Exploratory Analysis

The features of the corpus were then extracted, first in terms of individual words or unigrams, and word count performed for each file.

##   en_US.blogs.txt    en_US.news.txt en_US.twitter.txt 
##          18256720           1427231          16091650

The number of words for each document in the corpus is calculated by the code to be 18256720 for en_US.blogs.txt,1427231 for en_US.news.txt and 16091650 for en_US.twitter.txt.

We also do a similar count on sentences.

The number of sentences for each document in the corpus is calculated by the code to be 286531 for en_US.blogs.txt,5913 for en_US.news.txt and 1233466 for en_US.twitter.txt.

The wordclouds show that the most common words for blogs are “one,”like, and “time” whereas for news they are “said”, “year” and “one”. For tweets the most commonly used words appear to be “just”, “get” and “thank”.

Further analysis was then performed on bigrams, trigrams and quadgrams for each document and the below plots show the frequency of the most common ones.

Blog Bigram	Blog Bigram Count	News Bigram	News Bigram Count	Twitter Bigram	Twitter Bigram Count	Bigram Ranking
look_like	6646	last_year	1191	right_now	16969	1
feel_like	5934	new_york	897	thank_follow	12378	2
year_ago	5774	new_jersey	678	look_forward	11720	3
last_year	5267	year_ago	677	look_like	11124	4
new_york	5115	st_loui	671	feel_like	9093	5
right_now	5112	last_week	579	happi_birthday	8428	6
last_week	4544	los_angel	429	good_morn	8006	7
make_sure	4495	san_francisco	405	just_got	7245	8
can_see	4327	two_year	400	follow_back	7188	9
first_time	4277	unit_state	360	thank_much	6473	10

Discussion

We can see from the above that the three files in the corpus exhibit interesting features. First of all interestingly, the number of words in the blog files is about 13% higher than in the twitter file although the twitter file contains about 6 times fewer sentences, which would indicate that tweets have a more repetitive nature. The news file contains significantly fewer words and sentences compared to the other 2 documents.

When looking at the bigrams it is interesting to see that there are some commonalities in the most frequently encountered bigrams (e.g. “look like” and “feel like”) between the blog and twitter files, although not entirely surprising given the nature of these documents: authors of each will typically use Twitter or blogs to convey their feelings about a particular topic. The news bigrams appear to be more factual and focused on places or times.

There is a general similar trend in the trigram distribution although the focus of the blog trigram shifts somewhat to amazon service llc, whilst the news trigram show an increase in political terms including name of politicians, and the mention of World War II. However, Twitter trigrams topics appear to remain aligned with the bigrams.

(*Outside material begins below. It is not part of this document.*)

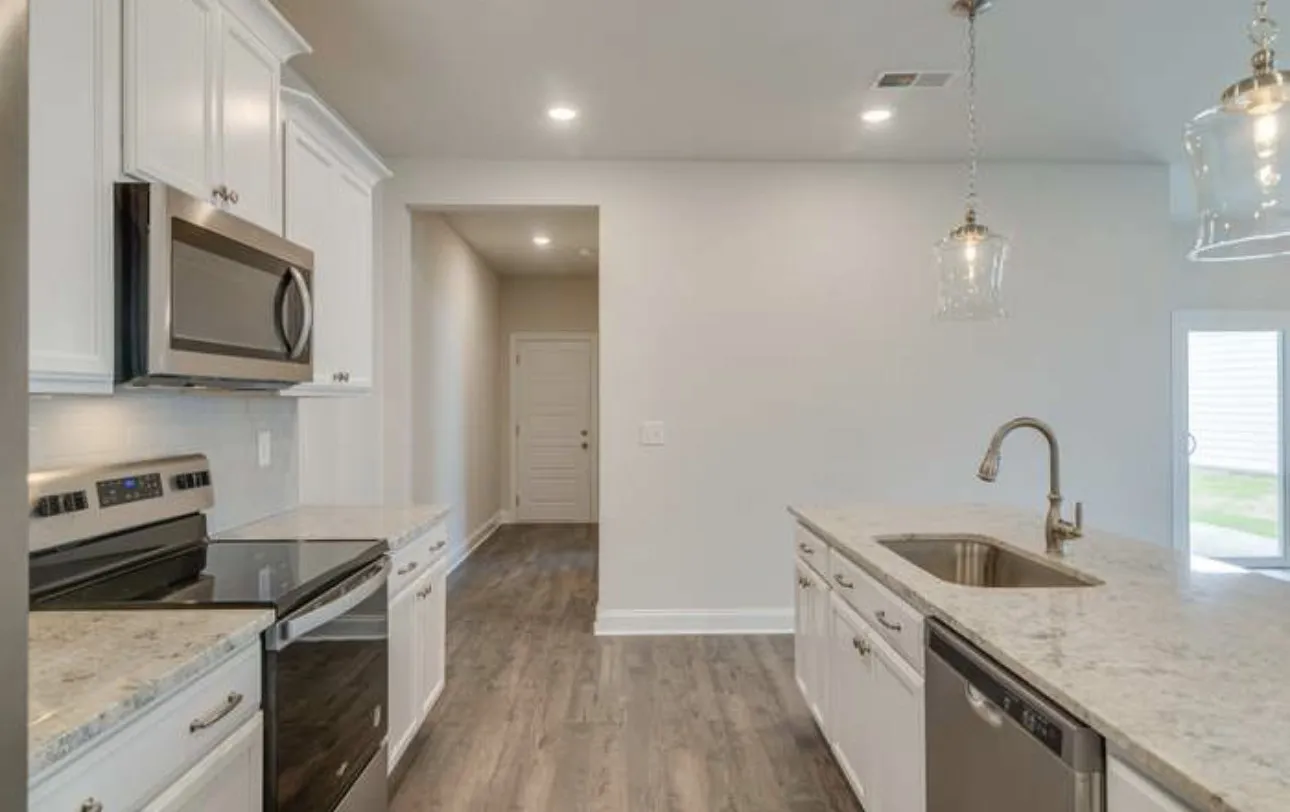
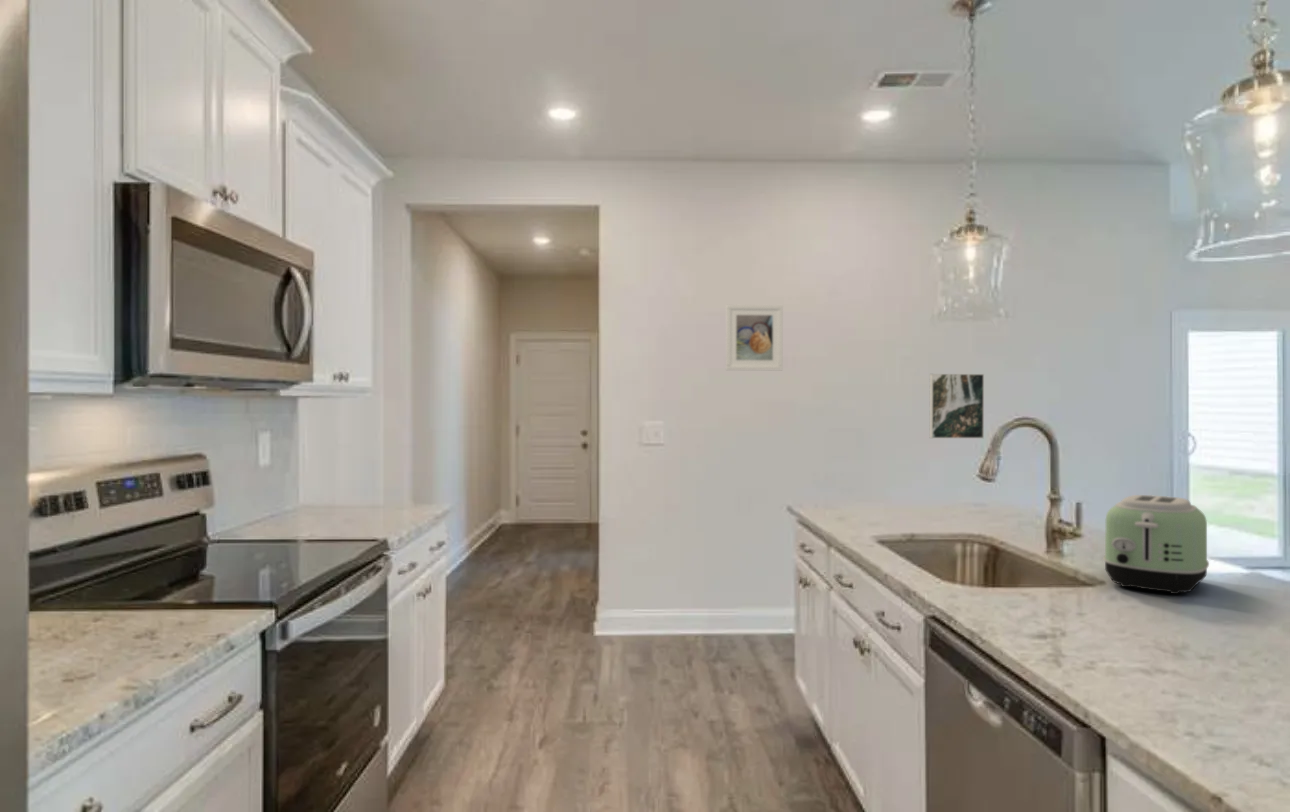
+ toaster [1102,494,1210,595]
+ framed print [725,304,784,371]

The quadgrams see another interesting shift as the most frequent blog quadgrams appear to be solely focus on selling services and moving away from expression of feeling that were apparent in the bigrams. The largest shift however is observed for the news files where the most frequent quadgrams are of a dietary nature with the exception of a few political and financial terms. For Twitter, a significant drop can be noticed between counts of most frequent trigrams and most frequent quadgrams, suggesting that although similar words of expression tend to be used across tweets they vary slighty, which may be attributable to the varied syntaxes used by the different users.

The above analysis is significant in the sense that it highlights the context of the most used words. For example, Amazon Services LLC will be frequently encountered as a trigram as this is the name of the company. Similarly the full name ‘President George W Bush’ tends to be used to refer to the president, which is why the frequency of this quadgram in the news file is so high.

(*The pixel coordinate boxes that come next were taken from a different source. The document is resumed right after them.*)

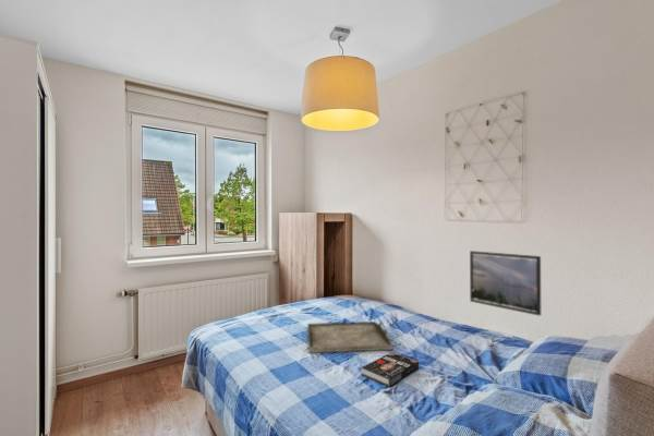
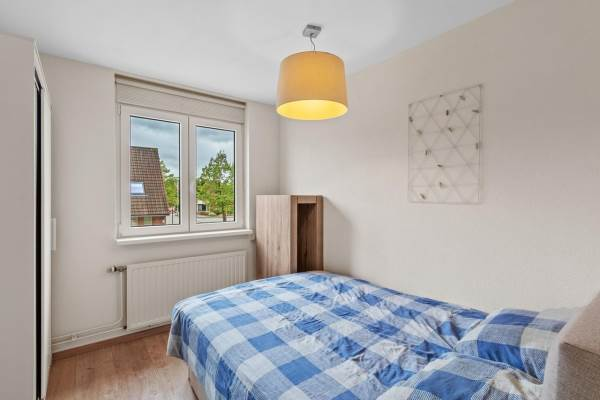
- serving tray [306,320,393,354]
- book [361,351,420,388]
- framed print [469,250,542,317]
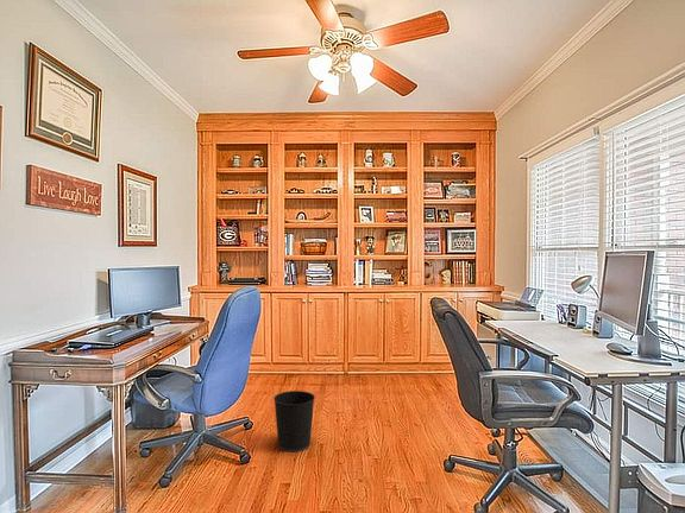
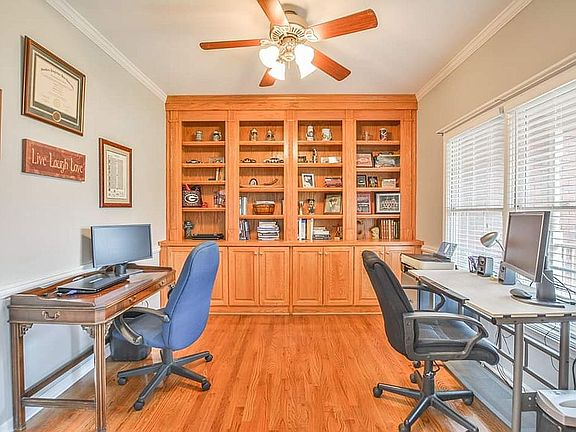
- wastebasket [272,390,316,452]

Model Development and way forward

In order to build our model to predict the word following a bigram entered by the app user, we will be using conditional probabilities. Essentially our model will calculate the probability of a word occuring based on the previous word sequence. The model will make use of the Markov Chain approach, whereby the probability of an event occuring is not history-dependent and follows strict probabilistic rules.